For instance, when purchasing a home, most people obtain a mortgage to cover the cost of the total amount beyond the down payment they provide. The buyer is leveraging the bank or lender’s funds to purchase the home rather than wait until they have saved the entire amount of the home. While many people are familiar with home mortgages, or variations of loans to purchase a home, some use real estate leverage in other ways.
HELOCs or Home Equity Lines of Credit are a great option for anyone that already owns at least one property that has equity. This type of loan is a revolving line of credit that can be used as leverage to purchase another property. The HELOC can be used to make purchases or pay for other unexpected expenses. Most HELOCs allow minimum monthly payments consisting of just interest. However, it is always a good idea to pay down the principal each month. Another alternative, the Home Equity Loan, is also referred to as a second mortgage which is repaid in a set amount of principal and interest over a designated period.
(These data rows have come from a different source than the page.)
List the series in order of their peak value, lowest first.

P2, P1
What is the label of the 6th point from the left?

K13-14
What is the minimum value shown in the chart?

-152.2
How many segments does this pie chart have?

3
Some individuals find it worthwhile to pursue private loans through business or personal relationships. As in all transactions, a professional loan contract should be drafted and signed including all the possible outcomes to avoid any possible issues and outline all risks.
Mortgage loans can also be obtained through community banks, rather than utilizing a traditional mortgage lender. Typically, a community bank offers a portfolio loan that it retains in its loan portfolio rather than selling the loan in the secondary market. Portfolio loans are often adjustable rate mortgages, but they may also be more flexible regarding their qualifications, which is appealing for investors with numerous properties. Business owners will sometimes leverage business credit to finance their properties. Businesses have a few more choices than individuals if their businesses have solid financials and documentation, such as applying for an SBA loan.
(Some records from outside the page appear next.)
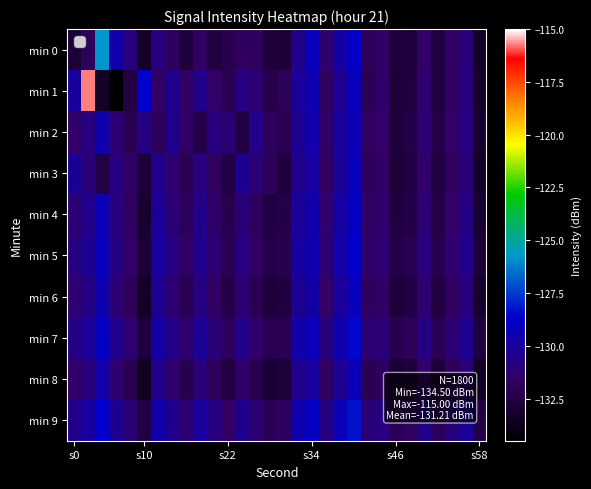

Which series has the largest range (max minus min)?

min 1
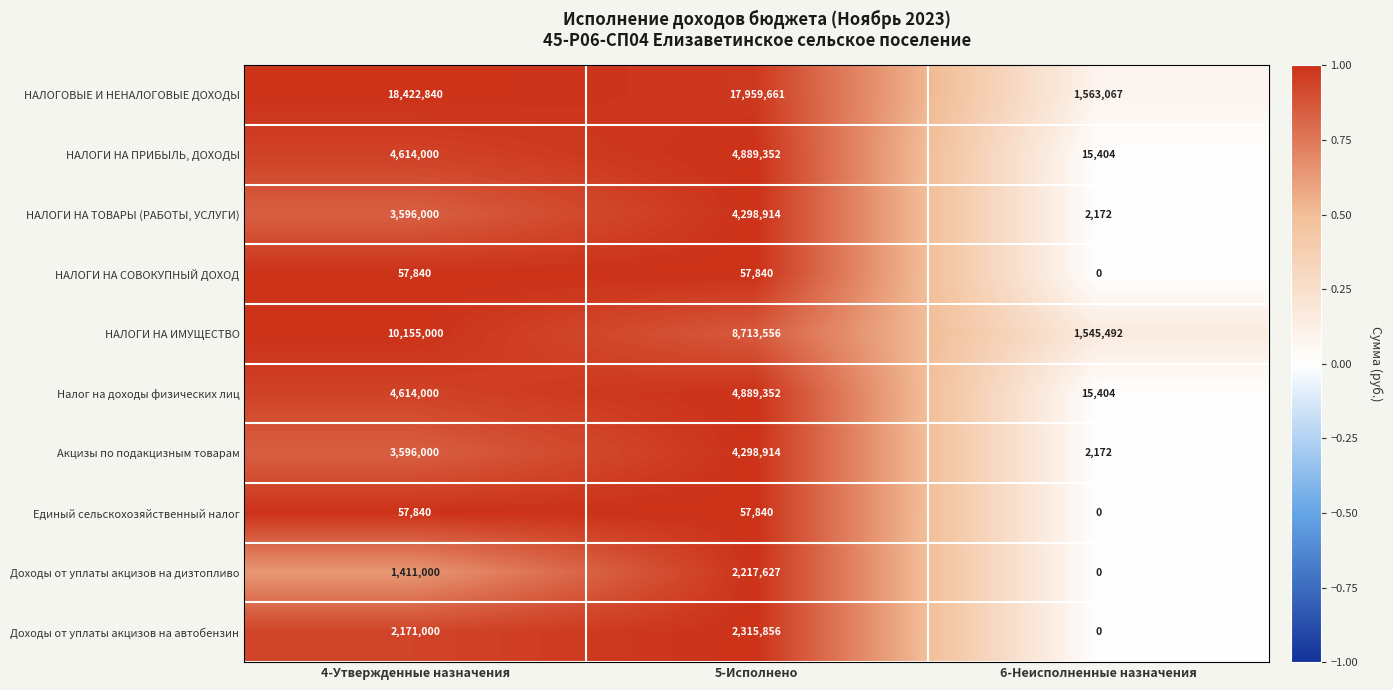

At which label is Акцизы по подакцизным товарам closest to 2150543?

4-Утвержденные назначения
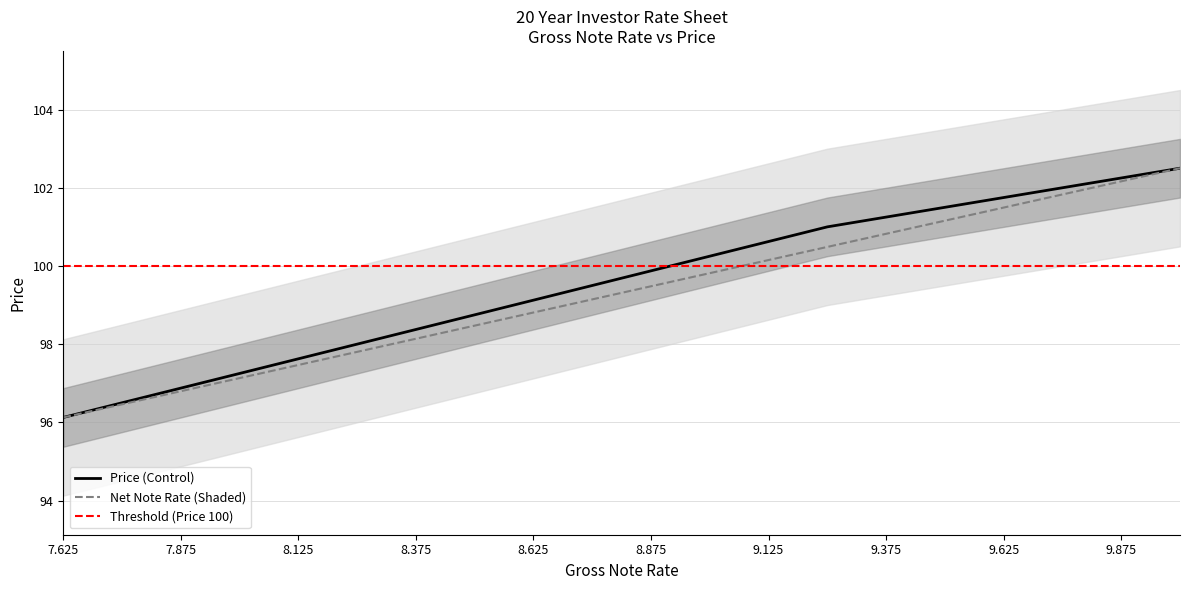

The Net Note Rate (Shaded) series shows 102.2 at 9.875. True or false?

True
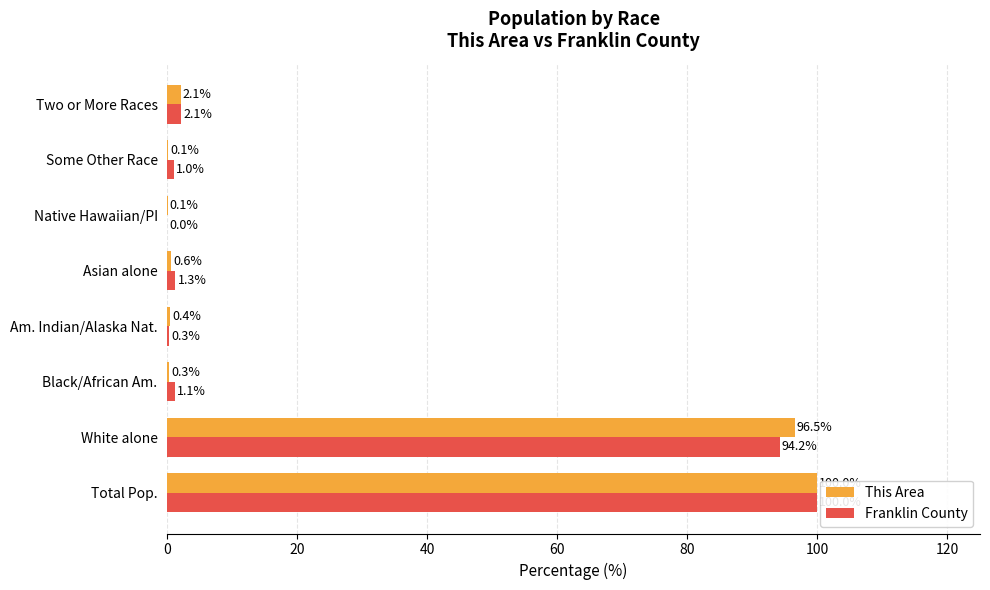

At which category is the sum across all series the highest?

Total Pop.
Once you’ve decided the best option of how to leverage real estate, it can be used to your benefit. Not having to supply the full purchase amount of a property enables a buyer to obtain property in a shorter time frame and in larger quantities. By owning numerous properties, one can expand their real estate portfolio and potential income. Properties can be a mixture of commercial and residential or strictly of one type. The most common way to profit from real estate is to collect rental income that meets or exceeds the expenses of maintaining the property. In the scenario that the rental income covers only the cost of the mortgage, taxes and any other expenses attributed to the property, the gains are received if owned long term. The owner of the property is usually still profiting because of the equity that increases as time passes from the value of the real estate increasing. Once the property is owned long enough, the rental income will decrease the mortgage, therefore providing a profit. In many scenarios the rental income exceeds the costs of maintaining the property and there is an immediate cash flow upon purchase.
There are also risks associated with leveraged real estate. For instance, investors are highly dependent on rental income and that is not guaranteed. At any given time, a business may fail in a commercial property and vacate a space that was providing rental income, or a residential tenant may not renew a lease and it may be difficult to find another renter. Other factors to keep in mind are property repairs and yearly real estate tax increases.
Utilizing real estate leverage isn’t the best option for everyone. Different variables need to be evaluated and considered. Certainly, one must have a tolerance for risk and alternative streams of income would be preferable. However, if it is possible to strategize by leveraging real estate, it can be a potent tool for investing.